Руис отказался от идеи центрального конфликта, не заботился о связности повествования, традиционной повествовательной логике противопоставил сновидческий хаос и свою прихотливую авторскую волю.


Но самое удивительное всё же другое. Руис отказался от идеи центрального конфликта, не заботился о связности повествования, традиционной повествовательной логике противопоставил сновидческий хаос и свою прихотливую авторскую волю. В фильме даже нет ни города как такового, да и пиратов в общем-то тоже. Но при всём этом бесконечном ускользании практически бессюжетный ''Город пиратов'' вызывает самый живой эмоциональный отклик. Может быть из-за неповторимой пары героев, придуманных Руисом – прекрасной Исидоры и таинственного десятилетнего мальчика, сыгранного Мельвилем Пупо, который станет впоследствии одним из талисманов кинематографа Руиса. А может из-за того, что режиссер хирургически точно работает на бессознательном уровне – сложенные вместе его образы – одни из самых красивых в истории кино – передают как ни один другой фильм тревожные и сладостные настроения детства. У меня и сейчас перед глазами стоят финальные кадры с морем и закадровым шепотом, произносящим имя главной героини – ''Исидора''.

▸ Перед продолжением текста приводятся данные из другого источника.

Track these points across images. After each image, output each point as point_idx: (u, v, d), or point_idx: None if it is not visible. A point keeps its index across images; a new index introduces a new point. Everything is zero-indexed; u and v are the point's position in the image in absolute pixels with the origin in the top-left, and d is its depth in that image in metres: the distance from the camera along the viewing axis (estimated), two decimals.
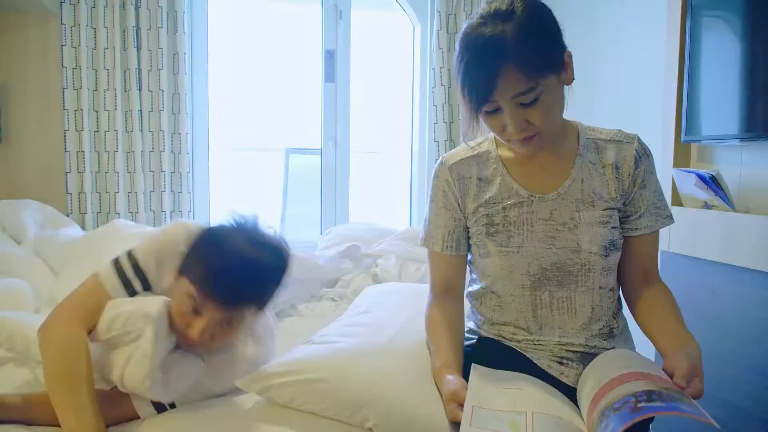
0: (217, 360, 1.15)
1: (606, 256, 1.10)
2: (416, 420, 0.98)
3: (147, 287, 1.12)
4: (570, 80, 1.06)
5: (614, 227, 1.11)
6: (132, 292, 1.11)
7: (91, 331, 1.06)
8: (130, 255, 1.12)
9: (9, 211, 2.16)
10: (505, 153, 1.17)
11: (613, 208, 1.11)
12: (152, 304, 1.06)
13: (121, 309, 1.06)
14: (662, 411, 0.80)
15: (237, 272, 1.04)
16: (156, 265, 1.11)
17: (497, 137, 1.11)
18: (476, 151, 1.18)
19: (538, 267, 1.10)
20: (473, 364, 1.08)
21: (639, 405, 0.81)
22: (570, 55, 1.05)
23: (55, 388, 0.99)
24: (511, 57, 0.95)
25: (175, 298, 1.07)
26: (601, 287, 1.12)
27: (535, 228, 1.11)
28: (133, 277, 1.10)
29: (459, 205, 1.17)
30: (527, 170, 1.14)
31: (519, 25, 0.97)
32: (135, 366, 1.03)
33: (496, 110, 1.02)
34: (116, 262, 1.11)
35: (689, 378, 0.90)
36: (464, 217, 1.18)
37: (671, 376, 0.92)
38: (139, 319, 1.05)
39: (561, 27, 1.05)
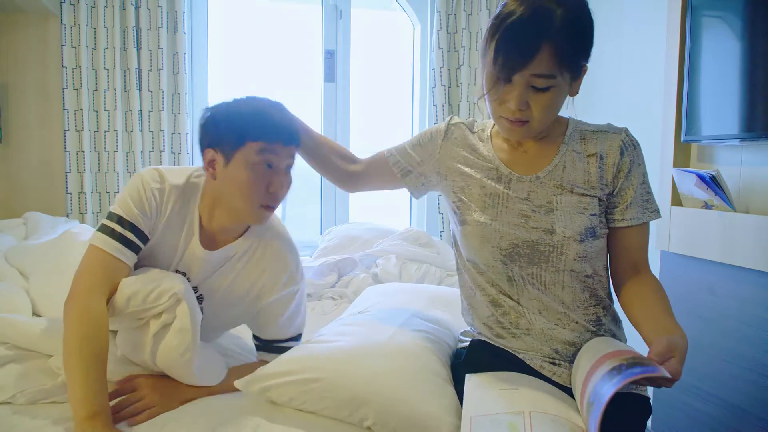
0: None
1: (581, 241, 1.09)
2: (414, 417, 0.98)
3: (142, 236, 1.15)
4: (574, 92, 1.08)
5: (593, 214, 1.10)
6: (134, 247, 1.14)
7: (109, 298, 1.10)
8: (110, 215, 1.14)
9: None
10: (497, 138, 1.21)
11: (593, 196, 1.11)
12: (173, 281, 1.11)
13: (138, 287, 1.10)
14: (617, 387, 0.81)
15: (274, 111, 1.17)
16: (140, 212, 1.14)
17: (490, 112, 1.11)
18: (475, 128, 1.25)
19: (510, 242, 1.11)
20: (467, 375, 1.08)
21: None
22: (586, 69, 1.07)
23: (70, 360, 1.02)
24: (554, 37, 0.98)
25: (240, 175, 1.14)
26: (573, 270, 1.11)
27: (510, 204, 1.12)
28: (125, 231, 1.13)
29: (435, 156, 1.24)
30: (512, 155, 1.17)
31: (567, 9, 0.99)
32: (172, 339, 1.10)
33: (506, 81, 1.03)
34: (102, 227, 1.13)
35: (665, 356, 0.88)
36: (437, 172, 1.24)
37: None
38: (161, 296, 1.10)
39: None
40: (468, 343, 1.20)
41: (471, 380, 1.05)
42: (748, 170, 1.77)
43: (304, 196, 3.26)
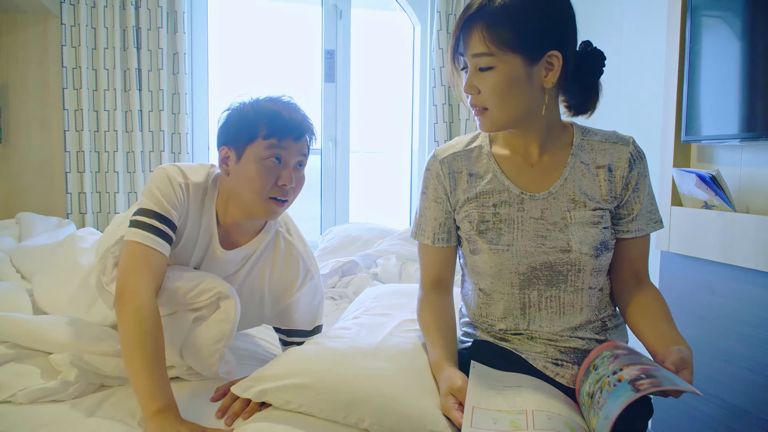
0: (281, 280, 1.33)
1: (597, 256, 1.10)
2: (411, 414, 0.98)
3: (174, 228, 1.18)
4: (548, 83, 1.06)
5: (605, 228, 1.11)
6: (169, 239, 1.16)
7: (157, 290, 1.13)
8: (142, 210, 1.16)
9: None
10: (498, 149, 1.18)
11: (604, 209, 1.11)
12: (214, 281, 1.18)
13: (180, 283, 1.15)
14: (660, 387, 0.82)
15: (286, 109, 1.20)
16: (170, 205, 1.17)
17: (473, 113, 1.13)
18: (469, 146, 1.19)
19: (528, 266, 1.10)
20: (473, 362, 1.08)
21: (638, 383, 0.84)
22: (558, 59, 1.04)
23: (133, 358, 1.03)
24: (484, 18, 1.03)
25: (250, 169, 1.17)
26: (590, 287, 1.12)
27: (525, 226, 1.11)
28: (160, 224, 1.15)
29: (449, 199, 1.18)
30: (519, 168, 1.15)
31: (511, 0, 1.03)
32: (211, 328, 1.15)
33: (465, 69, 1.08)
34: (136, 222, 1.14)
35: (679, 367, 0.91)
36: (453, 210, 1.19)
37: (661, 365, 0.93)
38: (201, 294, 1.15)
39: (571, 31, 1.08)
40: (470, 344, 1.20)
41: (476, 368, 1.06)
42: (748, 170, 1.77)
43: (304, 196, 3.27)
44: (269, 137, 1.16)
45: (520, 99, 1.06)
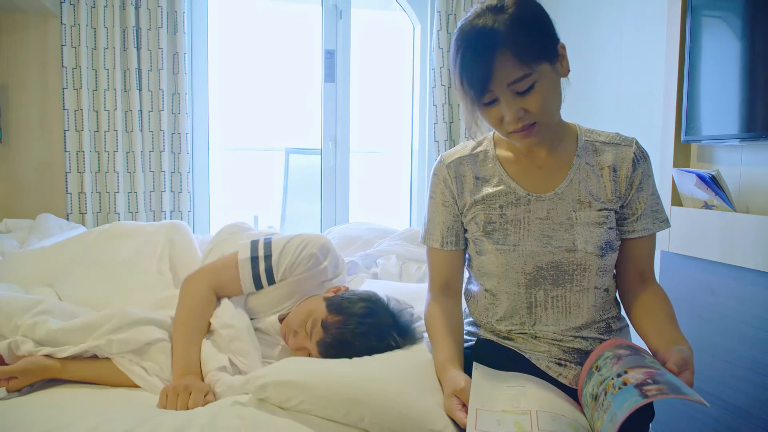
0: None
1: (602, 256, 1.10)
2: (411, 414, 0.98)
3: (271, 281, 1.37)
4: (565, 72, 1.08)
5: (611, 228, 1.11)
6: (259, 285, 1.37)
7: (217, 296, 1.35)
8: (267, 246, 1.34)
9: None
10: (503, 152, 1.18)
11: (609, 209, 1.12)
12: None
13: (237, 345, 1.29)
14: (668, 396, 0.81)
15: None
16: (283, 273, 1.36)
17: (498, 133, 1.11)
18: (475, 150, 1.20)
19: (534, 266, 1.11)
20: (475, 363, 1.09)
21: (645, 389, 0.83)
22: (564, 47, 1.07)
23: (179, 328, 1.27)
24: (505, 44, 0.98)
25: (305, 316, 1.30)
26: (596, 287, 1.12)
27: (531, 227, 1.11)
28: (262, 273, 1.36)
29: (456, 202, 1.18)
30: (525, 170, 1.15)
31: (511, 15, 1.00)
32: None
33: (493, 101, 1.03)
34: (254, 260, 1.35)
35: (680, 368, 0.91)
36: (461, 213, 1.19)
37: (663, 365, 0.93)
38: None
39: (554, 21, 1.07)
40: (473, 342, 1.21)
41: (478, 369, 1.06)
42: (748, 170, 1.77)
43: (304, 196, 3.27)
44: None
45: (556, 101, 1.08)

А ещё мне дорога книга Рауля Руиса, найденная случайно в одном букинистическом магазине в Париже. Она называется ''Книга исчезаний''. Придуманная с привычной для Руиса неповторимой фантазией, она сама по себе напоминает отдельный арт-объект со своими тайнами и различными способами её прочтения. Половина страниц в ней нечитаемы и представляют собой какую-то абракадабру, но стоит взять зеркало, прилагающееся к книге, как тут же строки обретают смысл. Сам Рауль Руис теперь уже исчез, но открыть его как режиссера нам всем еще предстоит. Мало кто видел даже половину из снятой им сотни фильмов, но – как в его книге – они уже начинают потихоньку появляться и хоть как-то заполнять возникшую с его смертью пустоту.